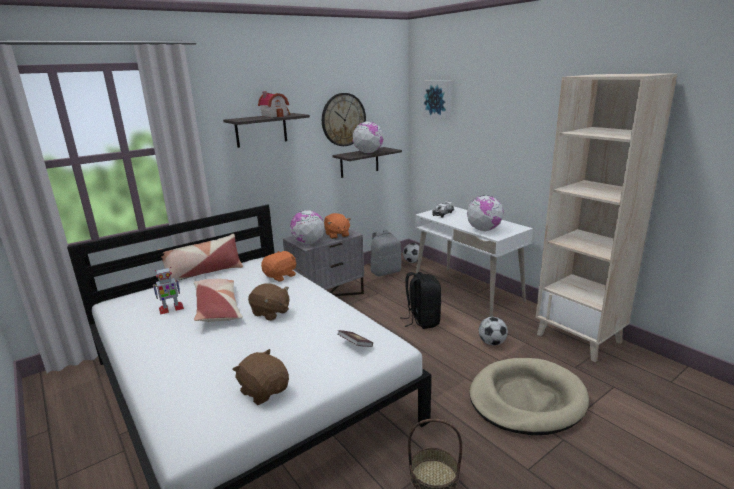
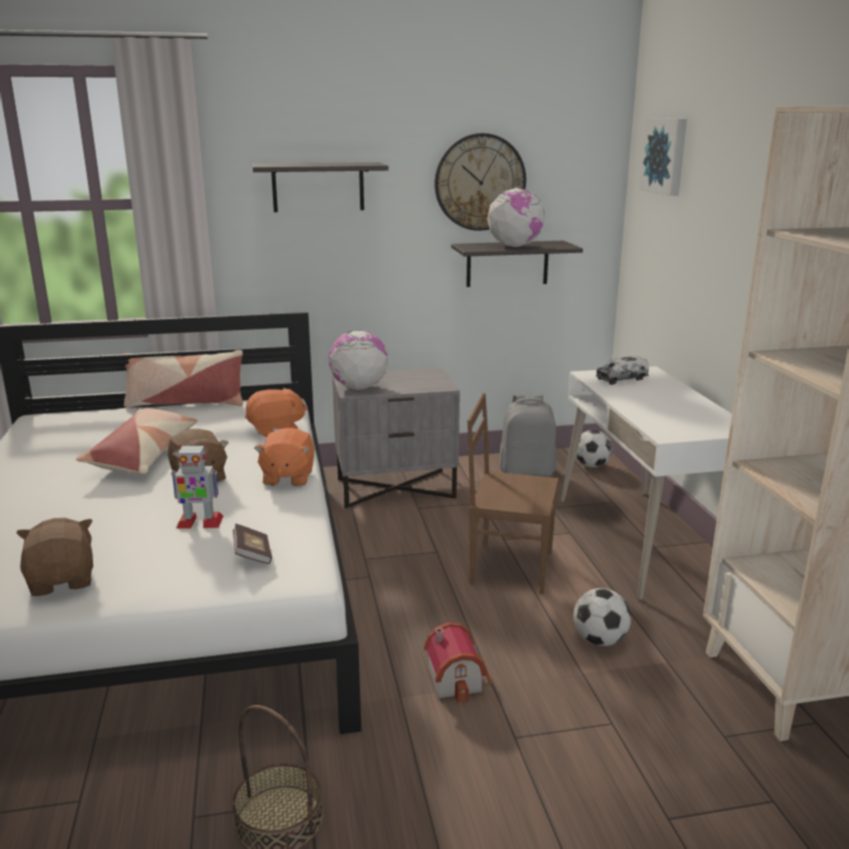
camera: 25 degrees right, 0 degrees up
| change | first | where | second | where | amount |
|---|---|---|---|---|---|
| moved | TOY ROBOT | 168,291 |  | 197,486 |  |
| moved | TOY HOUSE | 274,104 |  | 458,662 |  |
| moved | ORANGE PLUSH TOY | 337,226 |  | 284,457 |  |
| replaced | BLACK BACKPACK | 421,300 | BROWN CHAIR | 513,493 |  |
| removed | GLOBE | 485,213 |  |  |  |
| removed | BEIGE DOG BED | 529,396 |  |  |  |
§
(TASK) Wherever a line in the records contains the word "removed", copy that line.

(OUTPUT OF THE TASK)
| removed | GLOBE | 485,213 |  |  |  |
| removed | BEIGE DOG BED | 529,396 |  |  |  |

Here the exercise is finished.